Also in 2002, the NDP set up a national Youth Committee. Dr. Mohammed Kamal, who holds a PhD in international relations from Johns Hopkins University, was appointed to head it. So far, the going has been rough for Kamal. Over the past three years, the sharp 30-something executive has proposed many youth-oriented ideas. But in Egypt's centralized regime, he is unable to implement many of them.
In an interview with The Jerusalem Post days after Mubarak was elected to his fifth term, Kamal said his main achievement was that "most ministries now try to integrate youth policy into their own policies."
His big success to date came earlier this year, when he introduced mortgages to Egypt so that young men could buy homes without having to pay all the money up front. But interest rates are still too high to help young couples, Kamal lamented.
Creating more jobs, more housing and more democratic government is beyond his power, however.

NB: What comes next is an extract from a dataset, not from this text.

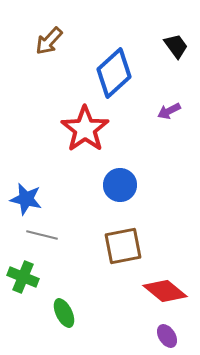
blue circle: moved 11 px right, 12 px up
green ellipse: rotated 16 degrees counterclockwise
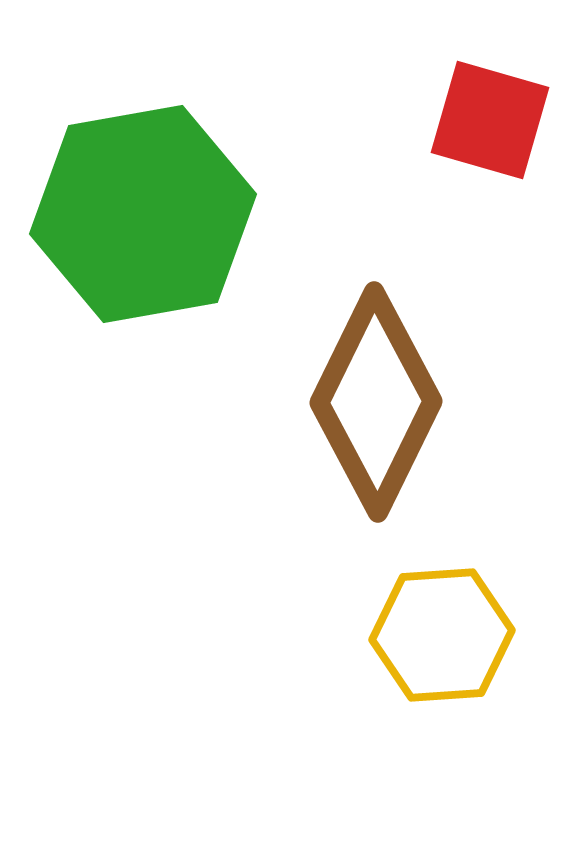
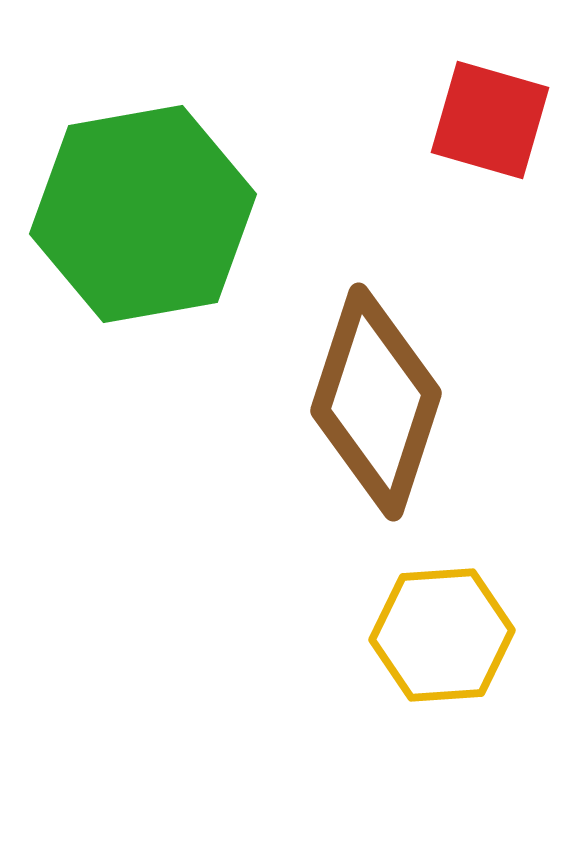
brown diamond: rotated 8 degrees counterclockwise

Only Mubarak can do that. "The president has promised," Kamal said.
Meanwhile, Mubarak's son, 41-year-old Gamal, has established and chairs the Future Generation Foundation, a non-profit organization that provides youth with practical competitive skills - such as English, computers, and management - that are needed in modern businesses but are not taught properly in Egypt's overcrowded tuition-free universities.
Gamal, who increasingly appears to be his father's likely replacement, was appointed by his father to be the NDP's general secretary of the Policy Committee - the third most powerful position in the party - and has made a series of speeches on behalf of the party outlining his plans for greater democracy, freedom of expression and higher living standards. Emphasis is on the younger generation.
These changes are significant, said Meital. "We are in a historical phase. We cannot ignore that we are now living in an atmosphere of change," he said. "But it's too early to know whether it will be a success," he added. "It can go either way."